Publicado em:
20/7/2022
Já parou para pensar o quanto das nossas escolhas e ações vem de padrões estabelecidos ao longo da nossa vida, que por vezes nem foram escolhas conscientes e deliberadas? Ou então o quanto deixamos de experimentar e conhecer por repetir sempre as mesmas coisas? Será que na verdade tem algum alimento, algum prato, algum restaurante, algum hábito ou algum esporte que traduziriam tanto você, mas que você simplesmente nunca teve contato?
Surpreendente e um pouco de cada coisa. Sal com um toque de canela, doce com salgado, cremoso com crocante. Um simples com requinte, tipo aquele jeitinho dado aos 45 do segundo tempo na adrenalina que traz o alívio de que deu certo. Originalidade e pragmatismo.
Para minha irmã, referências ao mar e verão não podem faltar: salada, peixe cru, melancia, tomate — tudo que exala frescor. Ela gosta de dizer que é uma questão de estado de espírito, como o seu inseparável biquíni, que usa mesmo no inverno: “deixa meu dia mais feliz”.
Pra minha mãe, é tudo que se traduz em abraço: um café com leite quentinho e espumado, um pãozinho mole, o macarrão com bife, o arroz de panela — aquele tempero de comida simples mas feita com cuidado e carinho, remetendo às suas raízes mineiras.
Pro meu pai, excentricidade: muita pimenta, muito tempero, muito coentro. Influência de muitas culturas e países. Aproveitar as comidas que dão no quintal de casa — muuuito abacate e cajá. Talvez uma prova de auto sustento, ou o orgulho de comer uma gororoba que ninguém mais quer. Curiosamente, reflete muito das suas formações como internacionalista e agrônomo.
Vivemos buscando formas de expressar nossa identidade. Está na roupa que vestimos, no nosso corte de cabelo, na decoração do nosso quarto. Por que não importaria também, então, na comida que preparamos e comemos?

▶ Dados fornecidos:
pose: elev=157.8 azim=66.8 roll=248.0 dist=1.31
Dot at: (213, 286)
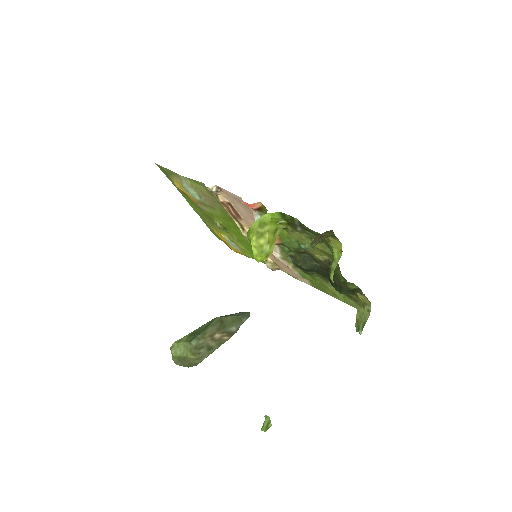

▶ Instruções do exercício: Transcreva fielmente o trecho do texto sobre comida e identidade, começando em “Para minha irmã, referências” e terminando em “internacionalista e agrônomo.”.

▶ Resposta correta:
Para minha irmã, referências ao mar e verão não podem faltar: salada, peixe cru, melancia, tomate — tudo que exala frescor. Ela gosta de dizer que é uma questão de estado de espírito, como o seu inseparável biquíni, que usa mesmo no inverno: “deixa meu dia mais feliz”.
Pra minha mãe, é tudo que se traduz em abraço: um café com leite quentinho e espumado, um pãozinho mole, o macarrão com bife, o arroz de panela — aquele tempero de comida simples mas feita com cuidado e carinho, remetendo às suas raízes mineiras.
Pro meu pai, excentricidade: muita pimenta, muito tempero, muito coentro. Influência de muitas culturas e países. Aproveitar as comidas que dão no quintal de casa — muuuito abacate e cajá. Talvez uma prova de auto sustento, ou o orgulho de comer uma gororoba que ninguém mais quer. Curiosamente, reflete muito das suas formações como internacionalista e agrônomo.